CRediT authorship contribution
Asma Adam: Methodology, Formal analysis, Investigation, Writing – original draft, Project administration, Resources, Writing – review & editing. Tivanya Pillay: Methodology, Formal analysis, Investigation, Writing – original draft, Project administration, Resources, Writing – review & editing. Rofhiwa T. Mathiba: Writing – review & editing, Supervision. All authors reviewed the article, contributed to the discussion of results, approved the final version for submission and publication, and take responsibility for the integrity of its findings.
Ethical considerations
Ethical clearance to conduct this study was obtained from the Chris Hani Baragwanath Academic Hospital Research Committee (No.
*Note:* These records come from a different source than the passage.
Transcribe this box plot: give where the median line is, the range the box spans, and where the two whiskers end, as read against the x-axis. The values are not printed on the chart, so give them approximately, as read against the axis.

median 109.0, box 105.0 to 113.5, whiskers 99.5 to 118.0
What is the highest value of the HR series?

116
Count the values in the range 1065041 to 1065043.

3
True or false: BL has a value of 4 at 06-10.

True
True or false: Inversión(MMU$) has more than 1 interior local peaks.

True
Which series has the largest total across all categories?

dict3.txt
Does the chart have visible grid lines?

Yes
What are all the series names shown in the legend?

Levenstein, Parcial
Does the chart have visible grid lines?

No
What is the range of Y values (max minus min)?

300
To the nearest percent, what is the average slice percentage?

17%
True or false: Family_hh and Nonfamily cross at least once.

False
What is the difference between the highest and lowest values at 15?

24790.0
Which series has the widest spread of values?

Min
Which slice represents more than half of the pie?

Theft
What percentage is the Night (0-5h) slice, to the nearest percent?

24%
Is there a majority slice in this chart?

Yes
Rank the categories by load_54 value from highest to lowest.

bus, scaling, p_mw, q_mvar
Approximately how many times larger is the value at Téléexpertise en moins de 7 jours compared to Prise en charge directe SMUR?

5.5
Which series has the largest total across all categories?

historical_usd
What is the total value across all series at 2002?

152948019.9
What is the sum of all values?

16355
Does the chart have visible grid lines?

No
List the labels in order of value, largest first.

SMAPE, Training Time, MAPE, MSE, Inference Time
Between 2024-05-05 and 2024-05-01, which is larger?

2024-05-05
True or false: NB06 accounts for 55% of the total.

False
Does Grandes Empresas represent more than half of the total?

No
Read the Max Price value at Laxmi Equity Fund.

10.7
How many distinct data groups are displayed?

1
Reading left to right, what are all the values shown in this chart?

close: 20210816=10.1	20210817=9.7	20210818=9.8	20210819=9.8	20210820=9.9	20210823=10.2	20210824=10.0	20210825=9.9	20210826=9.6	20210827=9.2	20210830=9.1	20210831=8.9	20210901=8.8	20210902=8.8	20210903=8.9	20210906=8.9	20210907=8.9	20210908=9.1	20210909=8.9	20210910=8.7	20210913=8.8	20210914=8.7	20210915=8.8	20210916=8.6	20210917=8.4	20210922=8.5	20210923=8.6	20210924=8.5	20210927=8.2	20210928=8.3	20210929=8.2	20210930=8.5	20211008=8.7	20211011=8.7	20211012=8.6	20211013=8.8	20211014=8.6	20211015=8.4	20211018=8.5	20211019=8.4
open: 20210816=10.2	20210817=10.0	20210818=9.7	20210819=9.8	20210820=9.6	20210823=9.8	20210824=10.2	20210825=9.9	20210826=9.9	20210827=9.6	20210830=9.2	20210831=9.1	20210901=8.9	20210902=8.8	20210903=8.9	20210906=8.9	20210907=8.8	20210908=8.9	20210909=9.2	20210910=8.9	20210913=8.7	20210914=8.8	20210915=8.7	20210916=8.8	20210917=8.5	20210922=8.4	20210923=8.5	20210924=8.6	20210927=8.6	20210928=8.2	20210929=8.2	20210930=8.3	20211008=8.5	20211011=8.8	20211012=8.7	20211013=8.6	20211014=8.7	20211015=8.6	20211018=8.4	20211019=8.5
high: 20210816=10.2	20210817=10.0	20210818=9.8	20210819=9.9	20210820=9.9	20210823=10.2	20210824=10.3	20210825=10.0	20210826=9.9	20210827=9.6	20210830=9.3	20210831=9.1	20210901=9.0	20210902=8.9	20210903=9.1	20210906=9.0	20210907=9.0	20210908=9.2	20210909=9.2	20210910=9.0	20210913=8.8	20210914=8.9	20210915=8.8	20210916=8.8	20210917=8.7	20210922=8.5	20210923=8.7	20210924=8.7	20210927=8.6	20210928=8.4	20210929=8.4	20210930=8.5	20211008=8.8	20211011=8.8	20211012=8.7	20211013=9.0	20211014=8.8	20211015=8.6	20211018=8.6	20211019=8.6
GP 202506074).
Funding information
This research received no specific grant from any funding agency in the public, commercial or not-for-profit sectors.
Data availability
Data sharing is not applicable to this article as no new data were created or analysed in this study.
Disclaimer
The views and opinions expressed in this article are those of the authors and are the product of professional research. It does not necessarily reflect the official policy or position of any affiliated institution, funder, agency, or that of the publisher. The authors are responsible for this article’s results, findings and content.